**Assignment**
Please return each line of the data below that contains the word "gevoelens", copied unchanged. Case matters when matching.

□ □ □ □ □ □ □

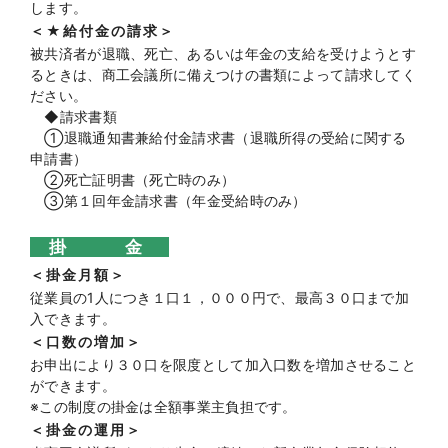
します。
＜★給付金の請求＞
被共済者が退職、死亡、あるいは年金の支給を受けようとす
るときは、商工会議所に備えつけの書類によって請求してく
ださい。
◆請求書類
①退職通知書兼給付金請求書（退職所得の受給に関する
申請書）
②死亡証明書（死亡時のみ）
③第１回年金請求書（年金受給時のみ）
掛 金
＜掛金月額＞
従業員の1人につき１口１，０００円で、最高３０口まで加
入できます。
＜口数の増加＞
お申出により３０口を限度として加入口数を増加させること
ができます。
※この制度の掛金は全額事業主負担です。
＜掛金の運用＞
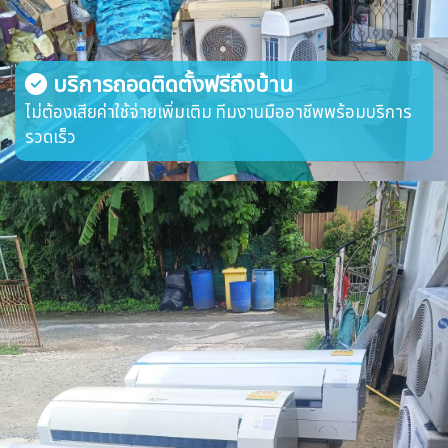
บริการถอดติดตั้งฟรีถึงบ้าน
ไม่ต้องเสียค่าใช้จ่ายเพิ่มเติม ทีมงานมืออาชีพพร้อมบริการ
รวดเร็ว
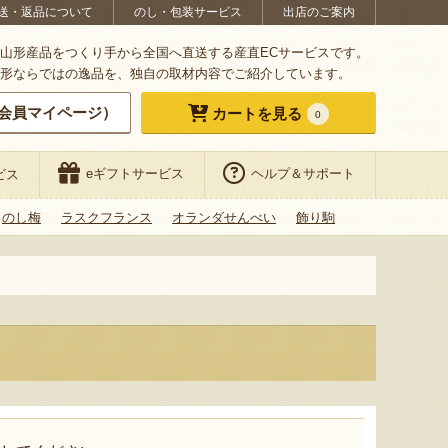
送・返品について
のし・包装サービス
出店のご案内
山形産品をつくり手から全国へ直送する産直ECサービスです。
形ならではの逸品を、独自の取材内容でご紹介しています。
会員マイページ）
カートを見る
0
eギフトサービス
ヘルプ＆サポート
ビス
のし梅
ラスクフランス
オランダせんべい
飾り駒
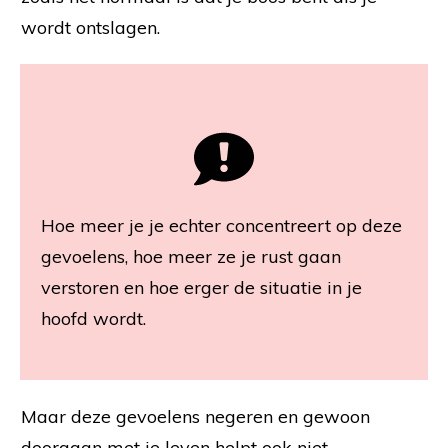
wordt ontslagen.
Hoe meer je je echter concentreert op deze
gevoelens, hoe meer ze je rust gaan
verstoren en hoe erger de situatie in je
hoofd wordt.
Maar deze gevoelens negeren en gewoon
doorgaan met je leven helpt ook niet.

□ □ □ □ □ □ □

**Reply to the exercise**
gevoelens, hoe meer ze je rust gaan
Maar deze gevoelens negeren en gewoon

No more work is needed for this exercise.